Ein kurzer Termin mit klarer Reihenfolge
Planen Sie für einen kleinen Betrieb zunächst 30 Minuten pro Monat ein. Die Buchhalterin der GmbH übernimmt die Ist-Umsätze und Ist-Kosten aus DATEV oder der laufenden Buchhaltung, der Geschäftsführer kommentiert nur die auffälligen Abweichungen. Bei 10 Monaten entstehen so 300 Minuten, also 5 Stunden strukturierte Steuerung statt einer hektischen Rückschau im Dezember.
- Erfassen Sie zuerst Umsatz und Kosten, danach prüfen Sie die Gewinnabweichung.
- Notieren Sie bei Abweichungen über 5 % eine kurze Ursache, etwa Preisnachlass, Auftragsschub oder Materialteuerung.
- Speichern Sie die Datei nach dem Abschluss mit Monatsstand, zum Beispiel „Planrechnung 2026-09“.
- Übernehmen Sie die Planung für den nächsten Monat erst nach einer kurzen Plausibilitätsprüfung.
Eingabe sauber und schnell halten
Nutzen Sie die farbliche Struktur der Vorlage konsequent: Eingabefelder bleiben gelb, berechnete Werte werden nicht überschrieben.

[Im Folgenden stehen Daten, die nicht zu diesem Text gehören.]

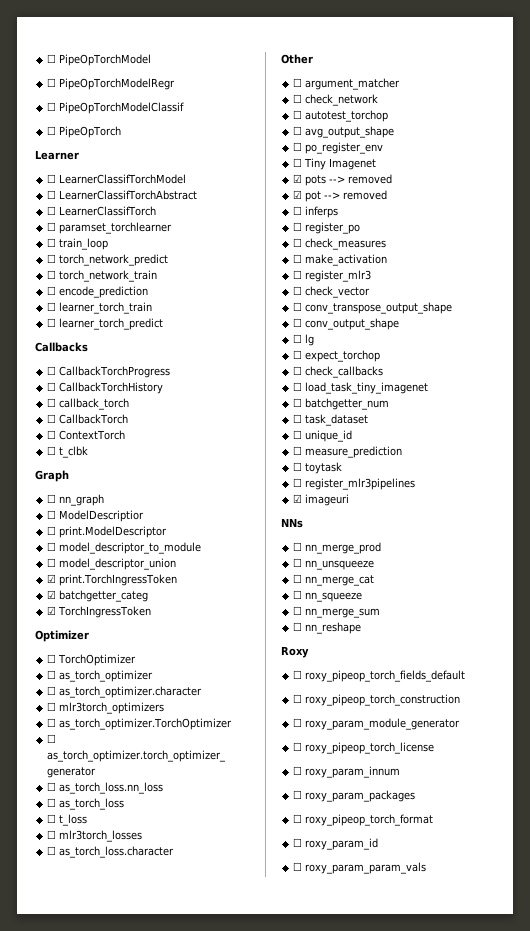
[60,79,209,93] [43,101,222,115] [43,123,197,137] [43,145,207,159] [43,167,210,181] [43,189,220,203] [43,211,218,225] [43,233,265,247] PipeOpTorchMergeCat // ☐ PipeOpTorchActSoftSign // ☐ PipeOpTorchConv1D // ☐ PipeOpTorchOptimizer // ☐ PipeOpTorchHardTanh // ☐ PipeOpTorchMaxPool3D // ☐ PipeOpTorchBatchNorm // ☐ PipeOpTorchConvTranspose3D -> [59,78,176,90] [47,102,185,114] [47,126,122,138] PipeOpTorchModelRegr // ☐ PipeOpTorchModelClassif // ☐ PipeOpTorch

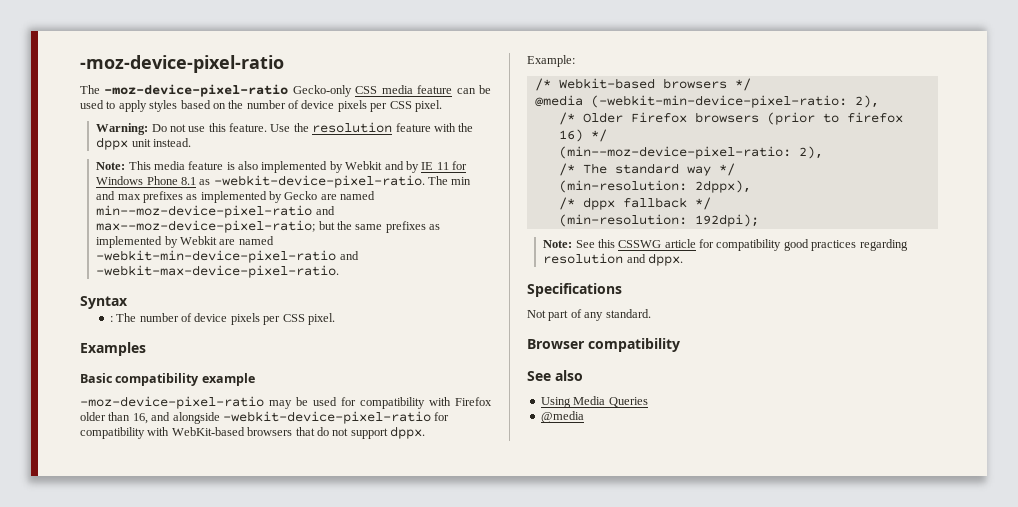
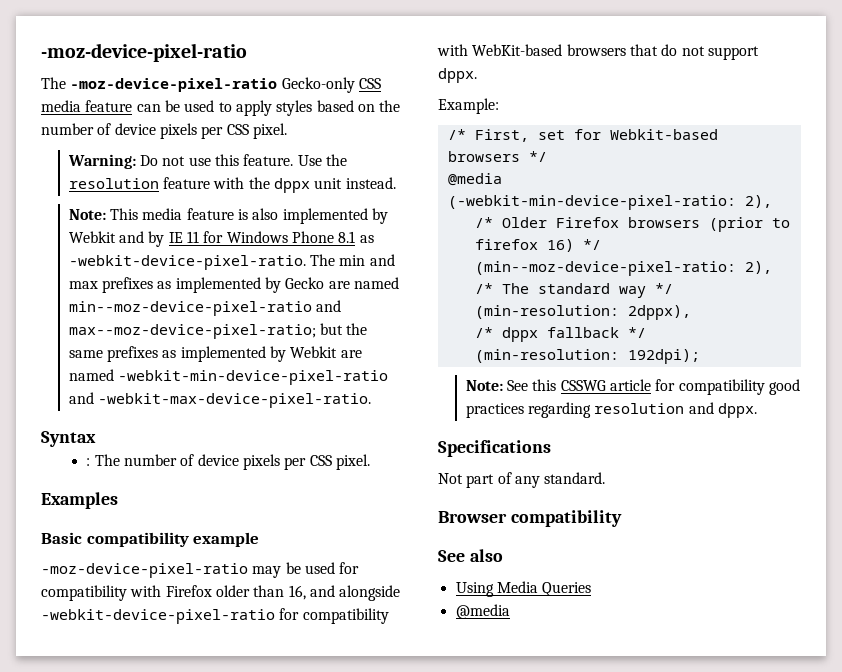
(551, 84) none -> [474,129,601,142] First, set for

Übernehmen Sie die monatlichen Zahlen aus einer festen Quelle und verwenden Sie im Blatt Kostenarten immer dieselben Bezeichnungen. So vermeiden Sie, dass „Lohn“, „Löhne“ und „Personalkosten“ als scheinbar verschiedene Gruppen auftauchen.
Setzen Sie die Datei als festen Punkt vor den monatlichen Lohnlauf oder vor die USt.-Frist. Ein Freiberufler mit 12.000,00 € Monatsumsatz braucht meist keine komplexe Controlling-Software; bei mehreren Standorten, mehr als 1.000 Buchungen im Monat oder laufender Lagerbewertung reicht die Excel-Datei dagegen schnell nicht mehr aus.
Wann Excel nicht mehr genügt
Steigen die offenen Rechnungen, Nachbuchungen und Benutzer auf mehrere Personen, sollten Sie auf ein revisionssicheres Buchhaltungs- oder Controllingsystem umsteigen. Für den kleinen Betrieb bleibt Excel sinnvoll, solange eine Person die Daten monatlich pflegt, die Quellen kennt und die Abweichungen erklären kann.
Häufige Fragen zu dieser Vorlage
Eine Planrechnung vergleicht geplante und tatsächliche Unternehmenszahlen. Diese Vorlage stellt für Januar bis Oktober 2026 Plan-Umsatz, Ist-Umsatz, Plan-Kosten, Ist-Kosten sowie Plan- und Ist-Gewinn einschließlich der Abweichungen dar.
Die Datei enthält vier Tabellenblätter: Planrechnung, Kostenarten, Dashboard und Hinweise. Die Planrechnung bildet die Monatswerte ab, die Kostenarten strukturieren die Aufwendungen und das Dashboard dient der verdichteten Auswertung.
Für eine aussagekräftige Gewinnplanung sollten Sie Umsatz und Kosten netto ohne Umsatzsteuer erfassen. Entscheidend ist, dass Plan- und Ist-Werte dieselbe Grundlage haben. Die Umsatzsteuer mit 19 % oder 7 % gehört in die Steuer- und Liquiditätsplanung, nicht in den Ertrag.
Ja. Die Vorlage eignet sich für eine GmbH, ein Einzelunternehmen oder eine GbR, solange Sie die Werte einheitlich aus der Buchhaltung übernehmen. Für den Jahresabschluss müssen die Zahlen zusätzlich mit den Konten, Belegen und Abgrenzungen aus dem Buchhaltungssystem abgestimmt werden.
Kopieren Sie die bestehende Monatsstruktur in die nächsten freien Zeilen und ersetzen Sie die Monatsbezeichnungen durch November 2026 und Dezember 2026. Prüfen Sie anschließend die Formeln, Zellbezüge und Formatierung, damit die neuen Monate auch in den Auswertungen berücksichtigt werden.
Aktualisieren Sie die Datei einmal pro Monat nach dem Monatsabschluss, idealerweise am zweiten oder dritten Arbeitstag. Tragen Sie dann die Ist-Werte ein, prüfen Sie Abweichungen ab etwa 5 % und speichern Sie eine Kopie mit dem jeweiligen Monatsstand.